Siyasi bacağın açıklanmamasının bir  gizleme operasyonu olduğuna dikkat çeken Aksünger, “Bunların hepsi muamma iken siyasi bacak konusunda ortaya hiçbir şeyin çıkmaması aslında bir gizleme operasyonudur. Araştırma komisyonlarında taslak raporu çıkması gerekirdi. Bugüne kadar hiçbir şekilde bu raporlar oluşturulmadı.  Komisyonların 15 üyesinin 9 tanesi AKP’li üye olarak geçiyor. Biz CHP’li üye olarak ancak şerh düşebiliyoruz. Taslak rapora Hulusi Akar’ın raporu yok diye not düşüyorlar ardından yazılı ifade basına düşüyor.

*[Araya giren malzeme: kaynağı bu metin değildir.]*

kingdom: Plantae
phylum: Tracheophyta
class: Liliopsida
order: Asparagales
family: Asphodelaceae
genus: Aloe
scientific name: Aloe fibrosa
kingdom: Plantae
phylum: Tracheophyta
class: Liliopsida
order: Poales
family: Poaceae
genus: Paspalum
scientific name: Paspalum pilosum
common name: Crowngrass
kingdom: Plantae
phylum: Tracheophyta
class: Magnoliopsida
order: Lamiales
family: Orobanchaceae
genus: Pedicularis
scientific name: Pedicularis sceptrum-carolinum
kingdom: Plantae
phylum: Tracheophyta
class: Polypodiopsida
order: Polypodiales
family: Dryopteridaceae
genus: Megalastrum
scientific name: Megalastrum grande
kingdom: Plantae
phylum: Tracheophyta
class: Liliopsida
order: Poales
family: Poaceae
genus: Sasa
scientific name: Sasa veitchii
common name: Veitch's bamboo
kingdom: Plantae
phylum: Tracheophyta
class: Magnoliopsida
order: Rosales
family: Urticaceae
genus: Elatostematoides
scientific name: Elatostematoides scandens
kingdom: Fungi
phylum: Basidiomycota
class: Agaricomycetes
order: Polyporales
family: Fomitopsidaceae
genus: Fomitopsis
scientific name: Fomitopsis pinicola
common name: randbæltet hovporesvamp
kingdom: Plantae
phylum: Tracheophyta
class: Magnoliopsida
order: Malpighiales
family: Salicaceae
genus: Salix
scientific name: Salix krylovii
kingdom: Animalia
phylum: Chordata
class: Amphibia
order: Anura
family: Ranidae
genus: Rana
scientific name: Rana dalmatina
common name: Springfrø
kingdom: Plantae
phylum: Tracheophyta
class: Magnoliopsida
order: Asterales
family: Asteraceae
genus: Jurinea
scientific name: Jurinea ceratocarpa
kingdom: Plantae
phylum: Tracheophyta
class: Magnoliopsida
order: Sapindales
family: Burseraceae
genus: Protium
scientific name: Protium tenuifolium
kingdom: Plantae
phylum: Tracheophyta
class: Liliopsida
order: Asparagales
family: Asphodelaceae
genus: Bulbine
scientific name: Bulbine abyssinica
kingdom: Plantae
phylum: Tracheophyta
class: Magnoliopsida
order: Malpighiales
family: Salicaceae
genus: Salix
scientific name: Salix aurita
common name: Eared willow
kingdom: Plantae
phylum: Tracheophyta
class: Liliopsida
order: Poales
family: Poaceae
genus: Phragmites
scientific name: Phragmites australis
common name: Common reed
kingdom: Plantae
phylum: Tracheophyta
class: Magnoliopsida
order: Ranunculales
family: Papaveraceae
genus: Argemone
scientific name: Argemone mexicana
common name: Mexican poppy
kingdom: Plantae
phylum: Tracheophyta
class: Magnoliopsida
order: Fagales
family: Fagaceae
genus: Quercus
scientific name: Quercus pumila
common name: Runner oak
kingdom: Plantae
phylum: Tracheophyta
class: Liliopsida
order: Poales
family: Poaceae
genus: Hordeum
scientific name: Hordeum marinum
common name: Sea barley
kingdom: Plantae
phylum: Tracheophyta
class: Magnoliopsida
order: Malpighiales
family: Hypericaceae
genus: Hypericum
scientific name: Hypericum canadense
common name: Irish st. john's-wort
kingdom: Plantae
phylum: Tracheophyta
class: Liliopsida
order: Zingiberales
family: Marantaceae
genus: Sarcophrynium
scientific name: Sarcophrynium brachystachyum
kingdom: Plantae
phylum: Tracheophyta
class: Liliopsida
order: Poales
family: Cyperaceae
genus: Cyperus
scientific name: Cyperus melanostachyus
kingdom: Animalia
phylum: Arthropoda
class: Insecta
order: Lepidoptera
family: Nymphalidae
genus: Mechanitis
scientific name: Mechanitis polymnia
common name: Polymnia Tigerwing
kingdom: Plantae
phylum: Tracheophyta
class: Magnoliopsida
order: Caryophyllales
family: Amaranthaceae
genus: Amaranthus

Ayrıca Büyükada toplantılarında Graham Fuller gibi isimlerin katılı 42 kişiden bahsediliyor. Bunların neden hiçbirisi dinlenmiyor. Bunların sorulması gerektiğini düşünüyorum” dedi.

‘Muhalif Basın Susturulmak İsteniyor’

Muhalif basına yapılan operasyonların muhalifleri susturmak amacıyla yapıldığının altını çizen Aksünger, “Bylock konusunda da herkesi içeri aldılar. Buca’da da alevi dedesini Bylock kullanıyor diye içeriye alındı. Sonradan anlaşıldı ki televizyon kumandası dışında teknolojiyle bir bağı yok.  Şimdi bunun gibi yüzlerce hikaye olduğu için iş başka bir boyuta vardı. Muhalif olanları susturma durumuna gidildi. Cumhuriyet Gazetesi, Sözcü Gazetesi gibi birçok basın organının da bastırılması  ve susturulmak istenmesi aslında bu durumu da açıkça ortaya koyuyor” diye konuştu.

‘Esastan AİHM’e Başvuru Yapacağız’

Referandum sonuçlarına ilişkin AİHM başvurusunda gelinen noktayı YURT’a açıklayan Aksünger, “Bu seçimlerin üzerinde bir şaibe olduğunu Venedik Komisyonu belirledi. Yani o raporda Türkiye’de bu referandumun şaibeli olduğunu belirtti.  Şimdi AİHM başvuruyu yapıyoruz. Hem bireysel hem de kurumsal olarak başvuruyu yapıyoruz. Türkiye’nin Kopenhag kriterleri meselesi içerisinde referandum konusu yer almıyor. Yani biz buna şekil şartı diyoruz. AİHM’in şekil şartından kastı  yasama doğrudan ilgilendiren konulara bakmasıdır. Yani bu referandum anayasayı doğrundan ilgilendirdiğini belirterek, esastan değerlendirilmesini isteyeceğiz” diye ifade etti.

‘Dünyaya Rezil Olduk’

Tüm dünyaya referandum konusunda şaibeler olduğu için rezil olunduğunu belirten Aksünger, “Bugün biz dünyaya rezil oluyoruz. Ve bunu  önleyecek otorite ortada yok.  Bu da hükümetin görevidir. Eğer biz meşru zeminlerde bu işin yasallığını bulamayacaksak eğer bize tüm alanlar, sokaklar haktır. Türkiye’yi sulh halinde bir seçime götürmezse mevcut iktidar, önümüzdeki süreçlerde ciddi sıkıntılar yaşanacak” diyerek sözlerini noktaladı.